● **Problem**
From the first line to the last, print the material exactly, skipping the pictures.

● **Data for review**
_____
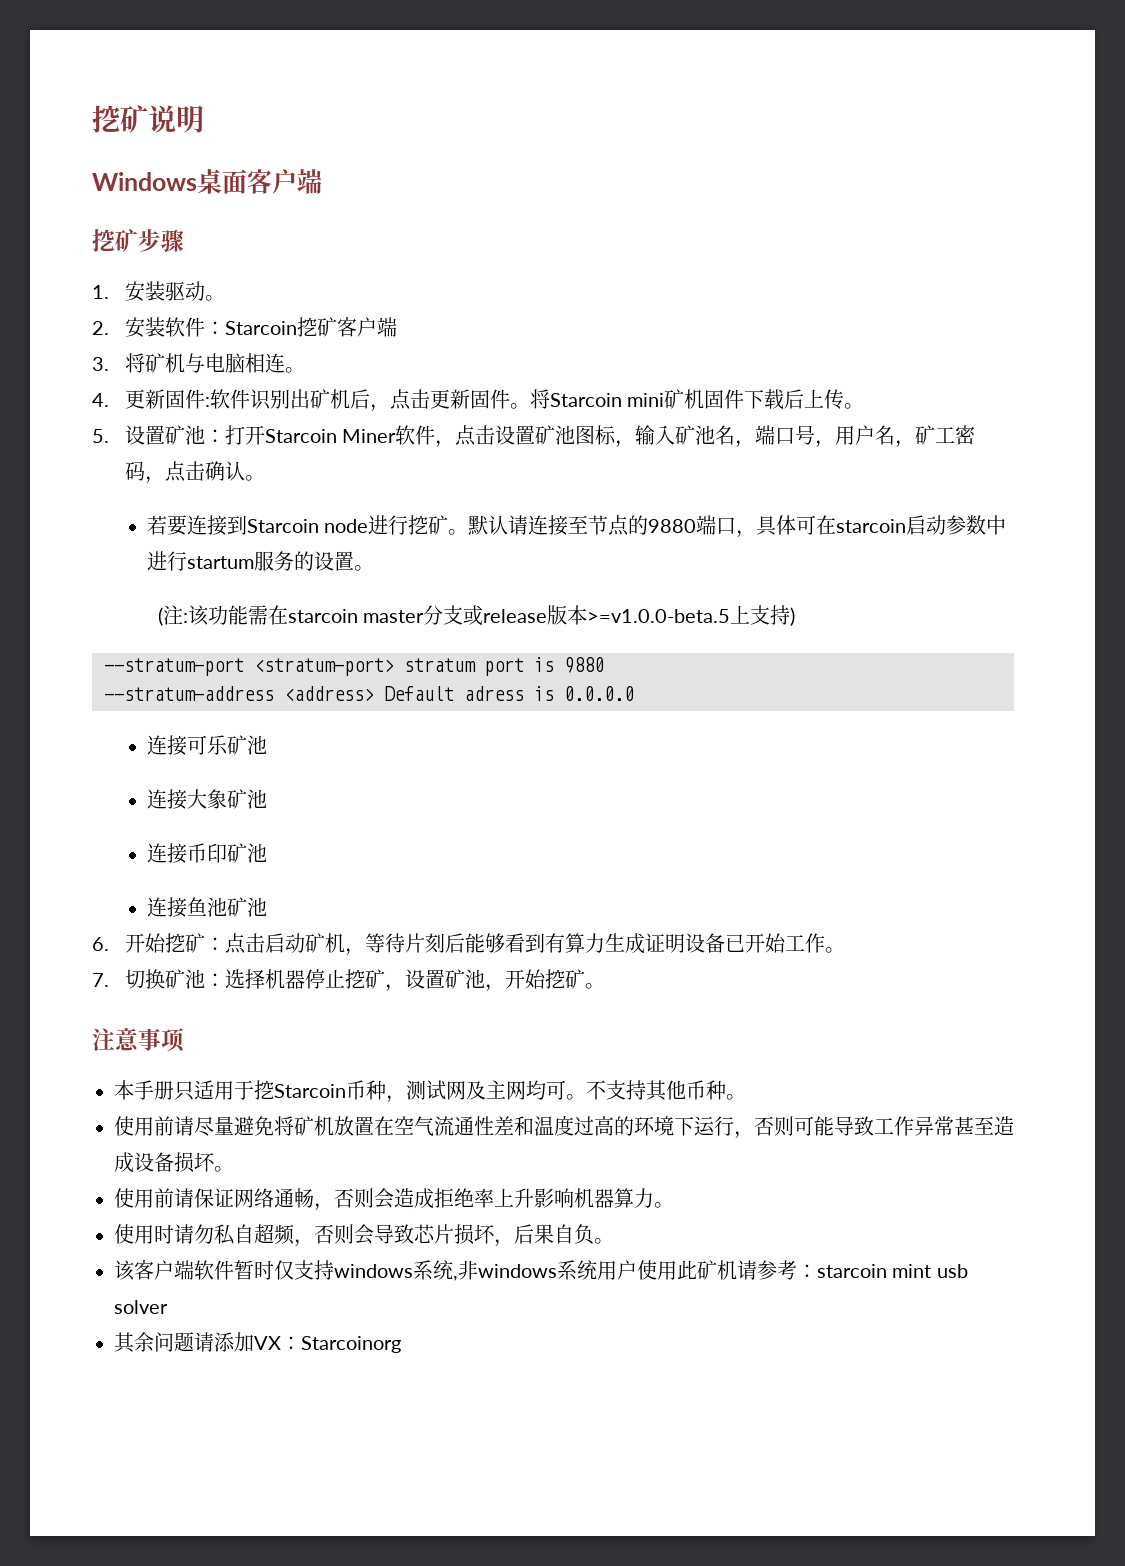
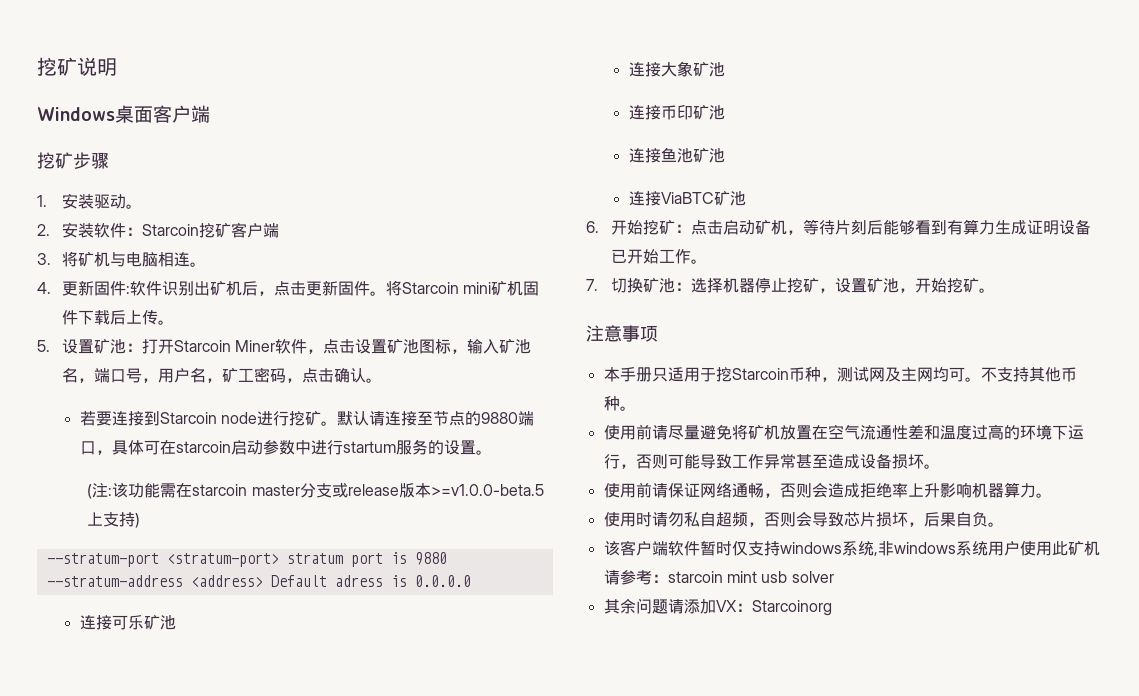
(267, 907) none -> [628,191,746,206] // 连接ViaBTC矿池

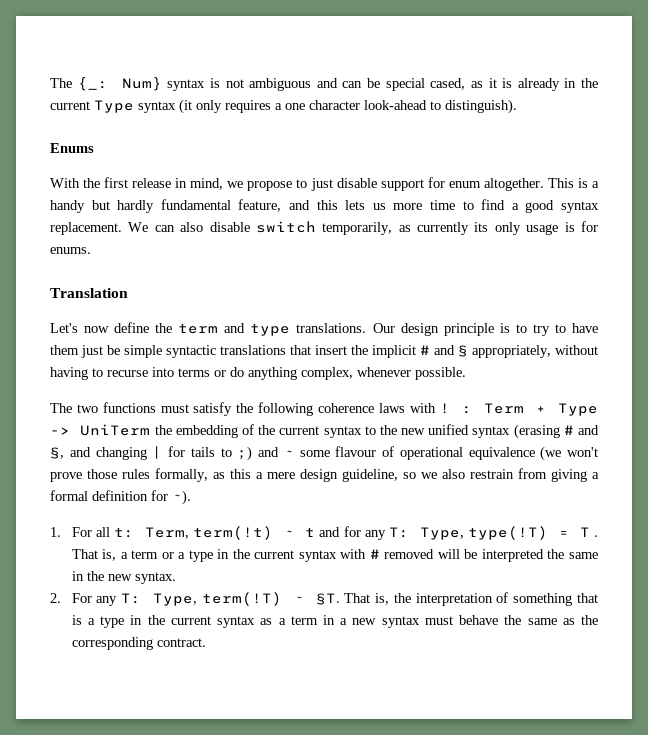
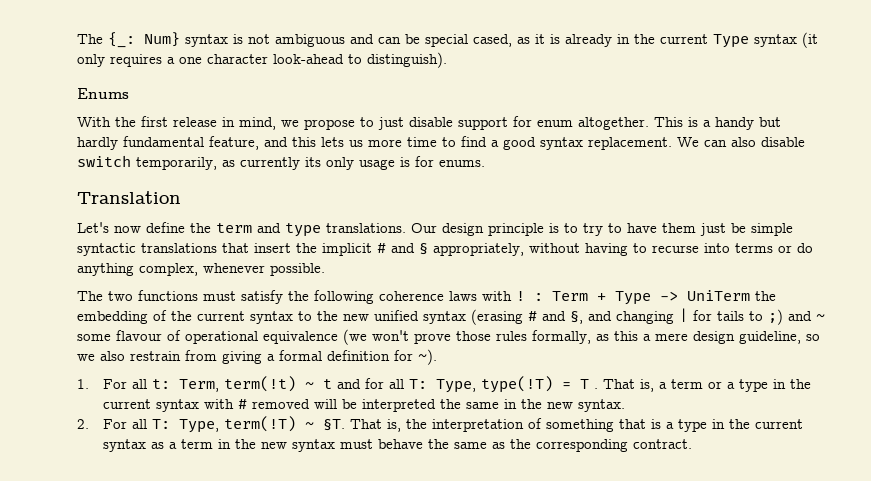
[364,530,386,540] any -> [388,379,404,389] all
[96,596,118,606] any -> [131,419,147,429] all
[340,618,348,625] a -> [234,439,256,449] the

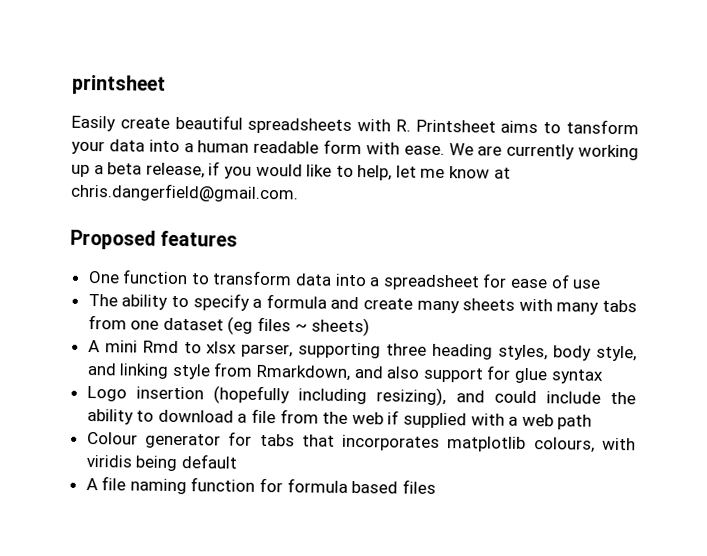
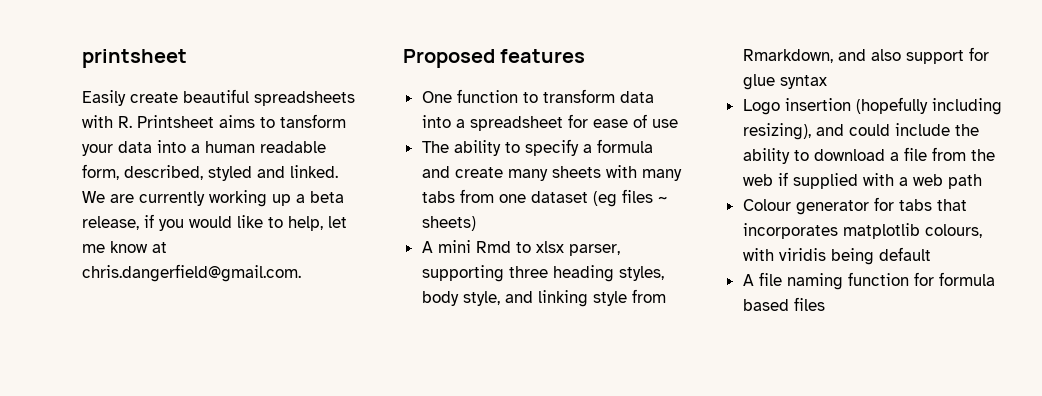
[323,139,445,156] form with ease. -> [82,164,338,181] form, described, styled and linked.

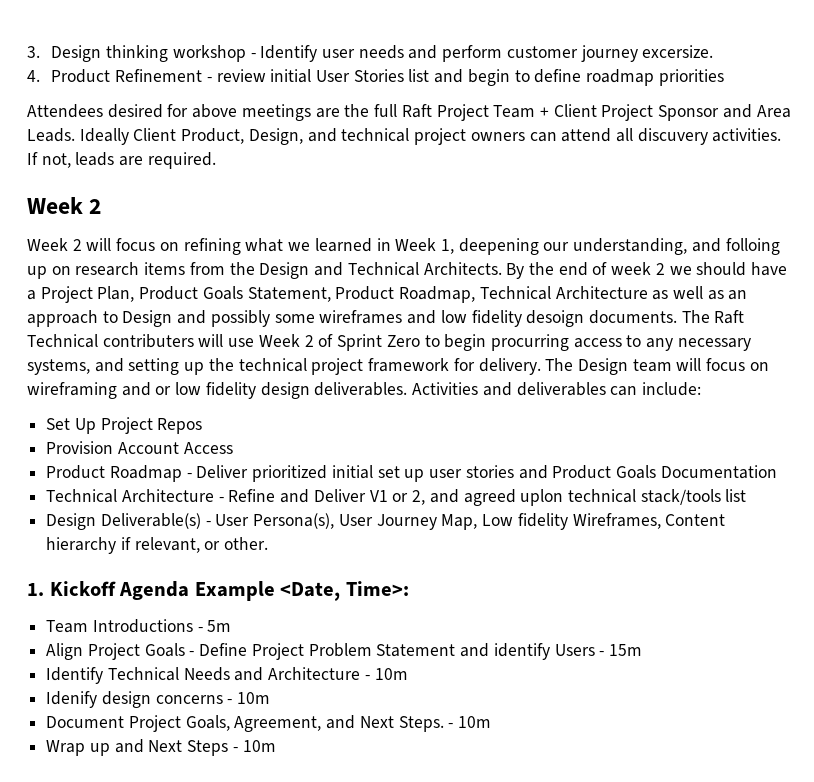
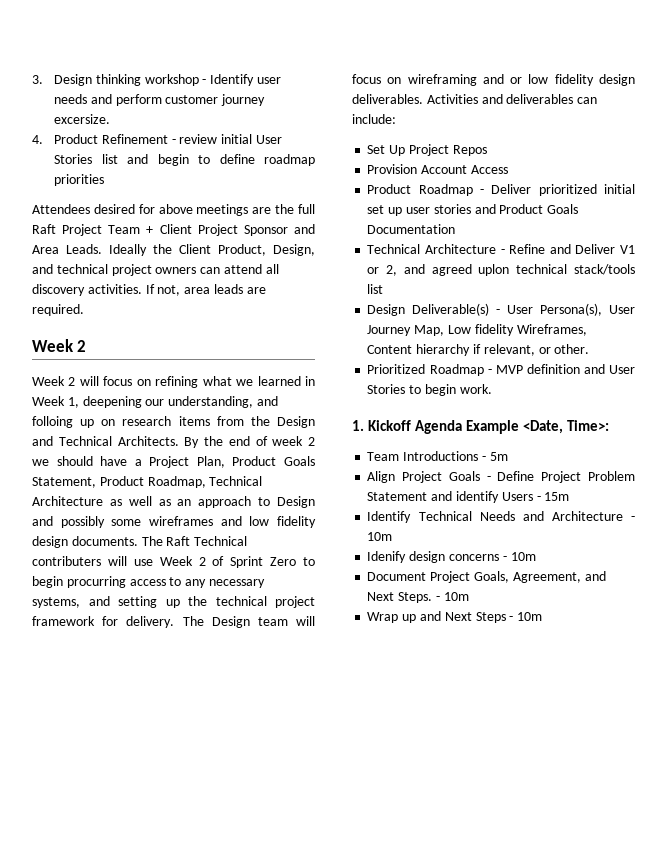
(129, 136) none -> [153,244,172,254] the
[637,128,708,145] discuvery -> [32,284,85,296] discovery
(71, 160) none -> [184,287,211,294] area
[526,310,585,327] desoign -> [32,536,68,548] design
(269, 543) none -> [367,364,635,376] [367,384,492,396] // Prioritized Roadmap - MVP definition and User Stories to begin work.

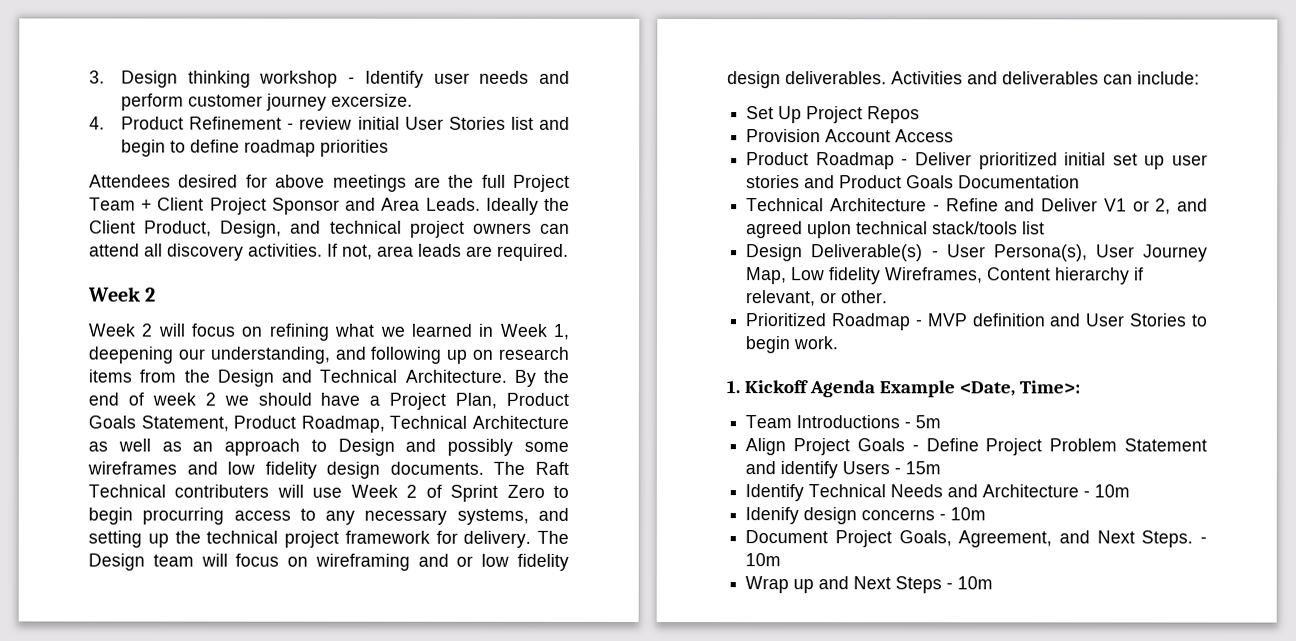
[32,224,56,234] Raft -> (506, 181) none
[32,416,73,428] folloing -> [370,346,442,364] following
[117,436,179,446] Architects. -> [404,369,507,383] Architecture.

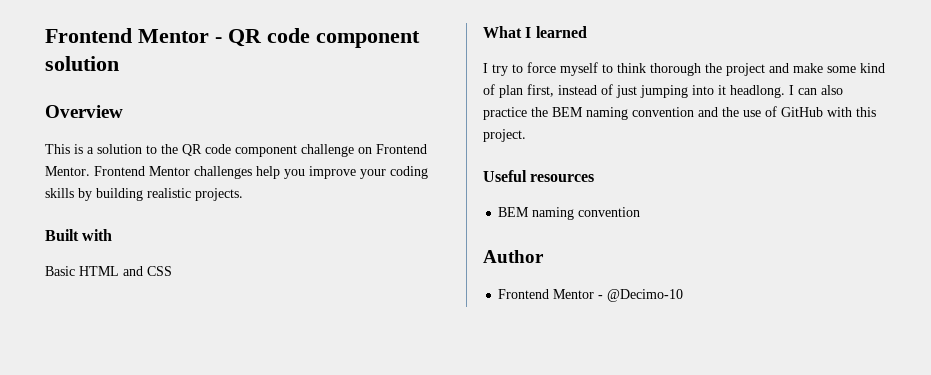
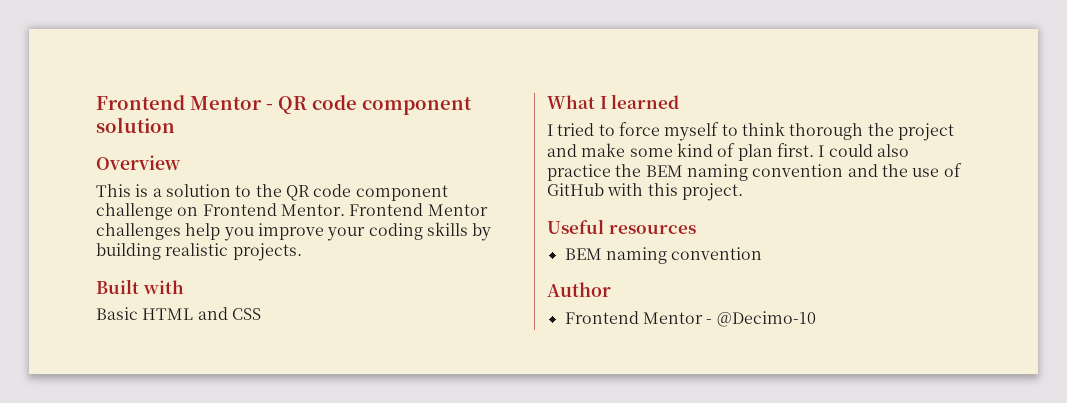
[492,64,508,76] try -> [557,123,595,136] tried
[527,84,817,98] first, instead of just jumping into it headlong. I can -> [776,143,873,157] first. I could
_____
● **Exercise answer**
(267, 907) none -> [628,191,746,206] // 连接ViaBTC矿池

[364,530,386,540] any -> [388,379,404,389] all
[96,596,118,606] any -> [131,419,147,429] all
[340,618,348,625] a -> [234,439,256,449] the

[323,139,445,156] form with ease. -> [82,164,338,181] form, described, styled and linked.

(129, 136) none -> [153,244,172,254] the
[637,128,708,145] discuvery -> [32,284,85,296] discovery
(71, 160) none -> [184,287,211,294] area
[526,310,585,327] desoign -> [32,536,68,548] design
(269, 543) none -> [367,364,635,376] [367,384,492,396] // Prioritized Roadmap - MVP definition and User Stories to begin work.

[32,224,56,234] Raft -> (506, 181) none
[32,416,73,428] folloing -> [370,346,442,364] following
[117,436,179,446] Architects. -> [404,369,507,383] Architecture.

[492,64,508,76] try -> [557,123,595,136] tried
[527,84,817,98] first, instead of just jumping into it headlong. I can -> [776,143,873,157] first. I could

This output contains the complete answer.